La mayoría, desde los primeros acordes del primer tema del programa, “Indiana”, comenzaron a mover los pies contagiados por el ritmo. Entre pieza y pieza, Albert ofrecía alguna explicación sobre la pieza a interpretar, su contexto histórico o estilo; como que los temas de jazz generalmente se estructuran en tres temas, y para muestra tocó en solitario tres temas de una pieza, por separado y luego, cuando dio inicio la pieza con todo el grupo, iba señalando al público cuándo entraba cada uno de los temas mostrados antes.
En otro momento explicó que el jazz (principios del siglo XX) fue el género musical que logró integrar a negros y blancos, pues no solían tocar juntos.
También se refirió al blues, “que no nace del jazz ni viceversa, surgen de manera paralela”, aclaró, y agregó que como característica el blues es un lamento y es más lento que el jazz.
Proyecto
El grupo, creado hace apenas un par de meses como parte de un nuevo proyecto musical beneficiado por los Fondos Municipales a Creadores con Trayectoria del Ayuntamiento de Mérida, está integrado por rostros conocidos de la escena del jazz en Yucatán, como el baterista argentino Mauricio Bonfiglio, el pianista yucateco Edgar Boffill y el clarinetista cubano Ranier Pucheux.
“No tocamos un solo estilo de jazz”, dijo Albert en referencia a que en el repertorio de la Mérida Hot Jazz Society hay desde el jazz más tradicional, al estilo de Nueva Orleans, de los Mardi Gras, a temas de estilo de “marching band” (bandas callejeras de jazz), música de los años 20, 30 (la Gran Depresión), dixieland, que se solía tocar en los años 40 y 50 en los grandes teatros, y otros temas tirando más al blues.
También dijo que el jazz nace de las bandas militares, de ahí su sonido y estructuras musicales, para luego interpretar un tema de esas características, “Washington and Lee Swing”, que comienza con una especie de redobles (batería).
En el repertorio de anteanoche, mayoritariamente alegre y bailable, también hubo espacio para piezas luctuosas, como “St. James Infirmary”, que se interpreta generalmente como canción fúnebre de acompañamiento a una procesión mortuoria y en la que sobresalió un hermoso solo de clarinete de Ranier Pucheux.

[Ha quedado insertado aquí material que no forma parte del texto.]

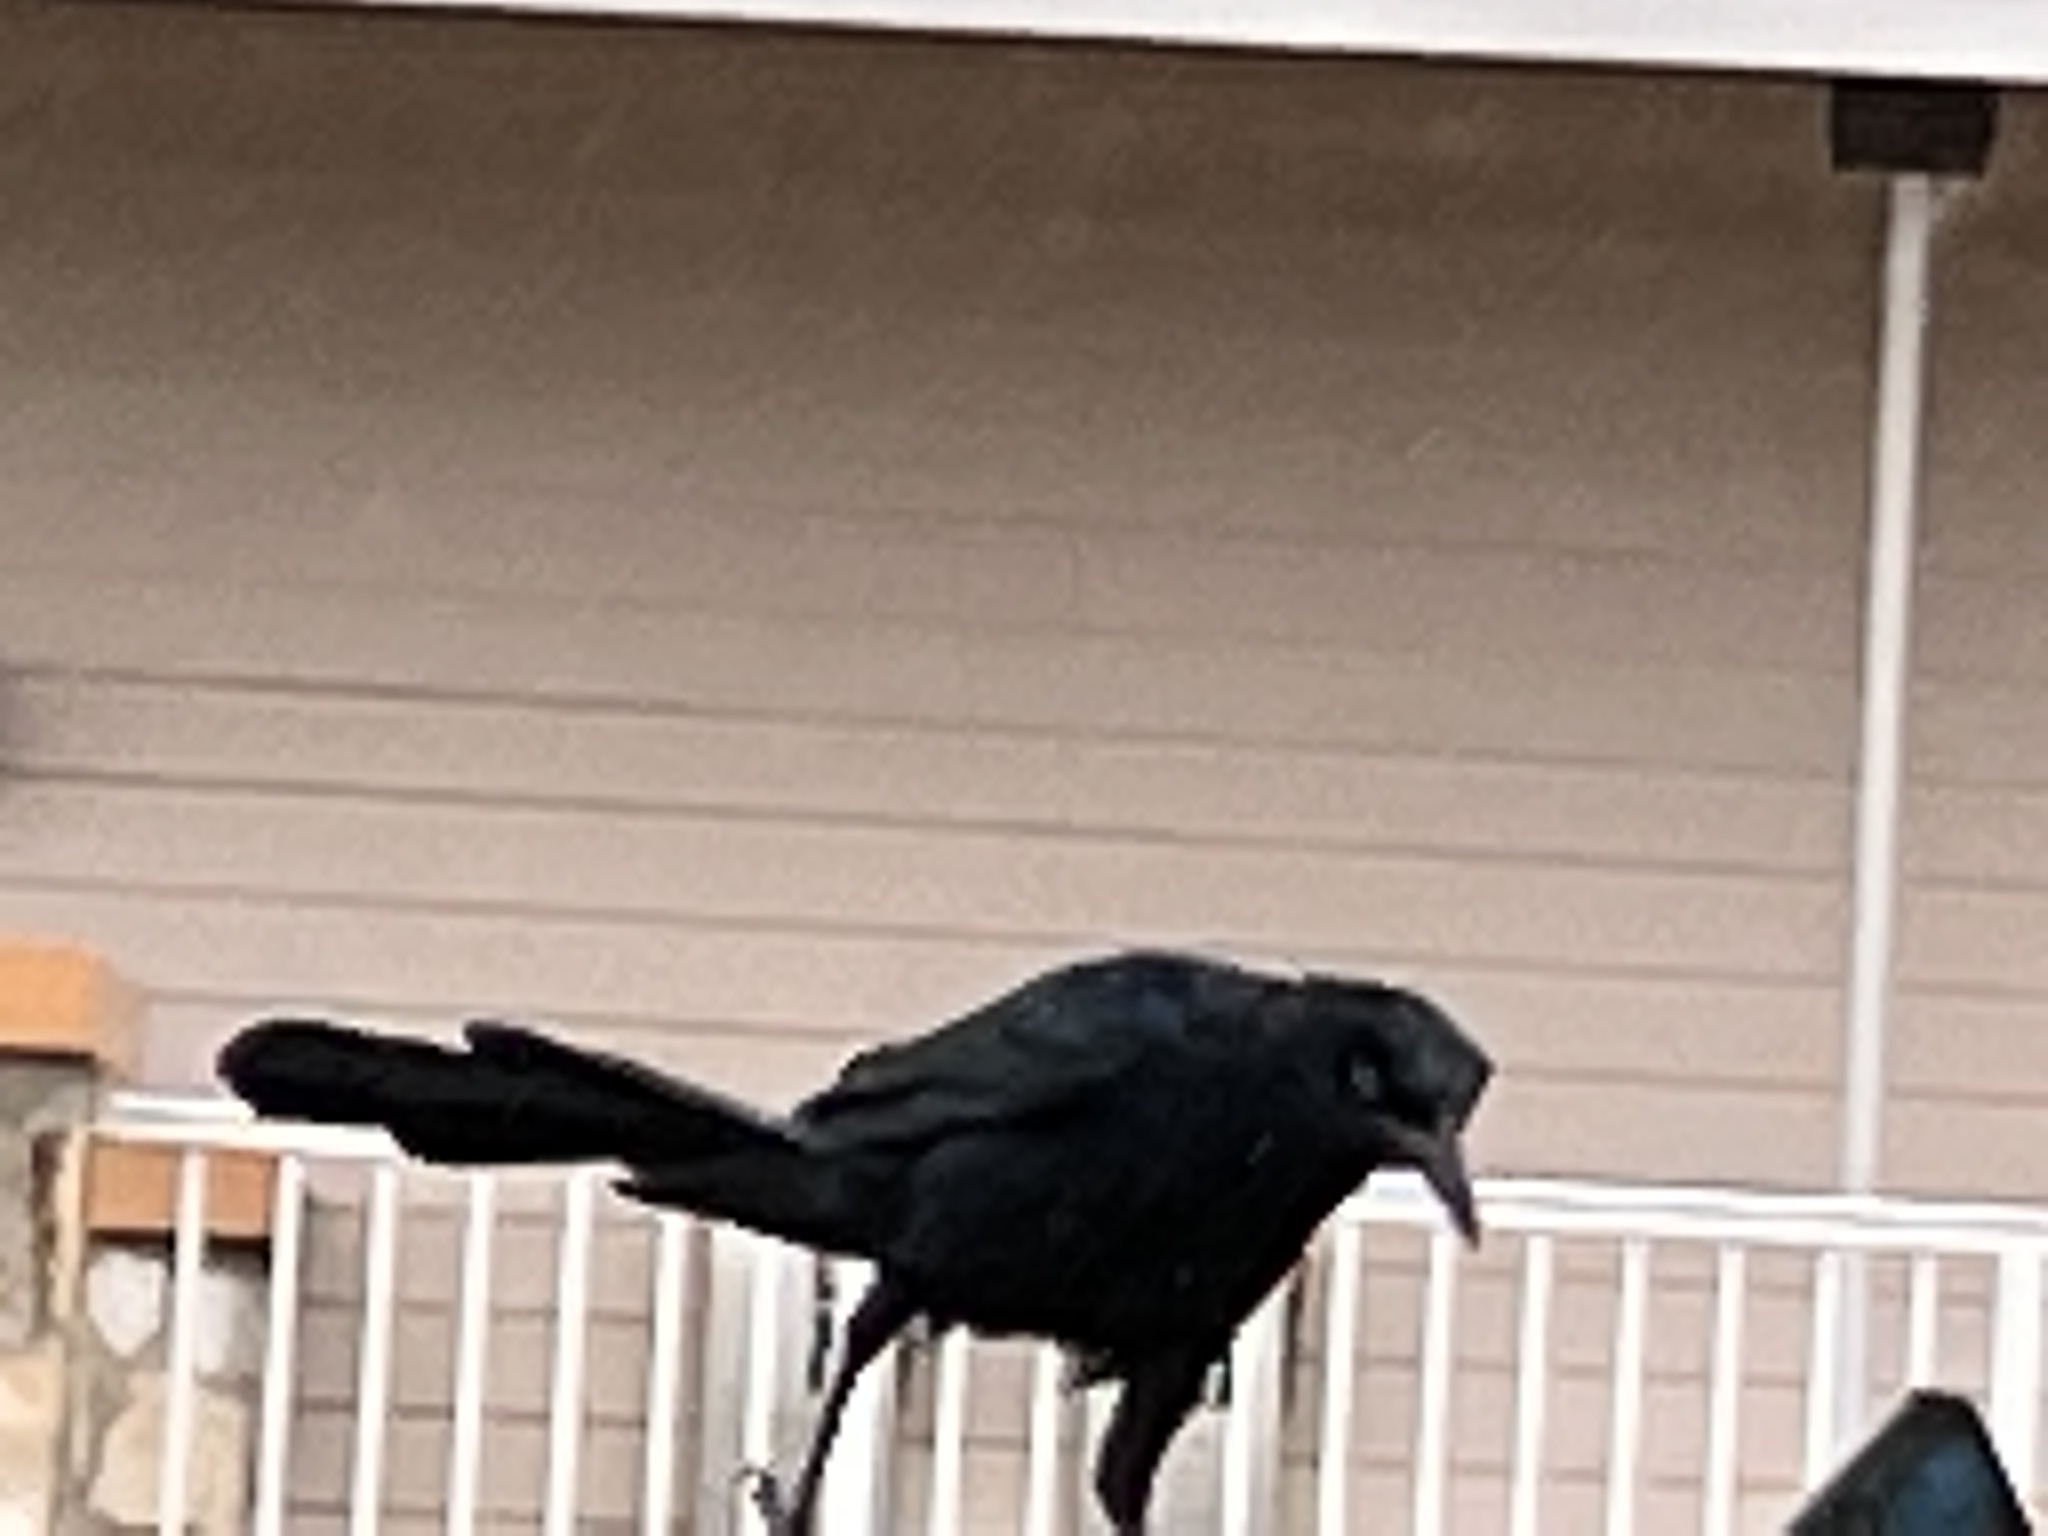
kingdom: Animalia
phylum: Chordata
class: Aves
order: Passeriformes
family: Icteridae
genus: Quiscalus
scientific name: Quiscalus mexicanus
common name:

Otros solos muy aplaudidos fueron los del pianista Edgar Boffill.
Repertorio
El programa incluyó, además de las canciones citadas, “Royal Garden That’s a Plenty”, “Basin Street”, “Hello Dolly”, “New Orleans Masquerade”, “Dixie Down Beat”, “South”, “Down by the Riverside” y “Alabama Jubilee”, y como encore, “When the Saints Go Marching In”, una de las piezas más conocidas del repertorio jazzístico.
El concierto, gratuito, convocó a buen número de personas en el patio central de la Uady, y si bien por momentos la llovizna amenazó el concierto, nunca desembocó en aguacero y el público, a lo más, se resguardó con todo y silla en los pasillos de la Uady por algunos instantes.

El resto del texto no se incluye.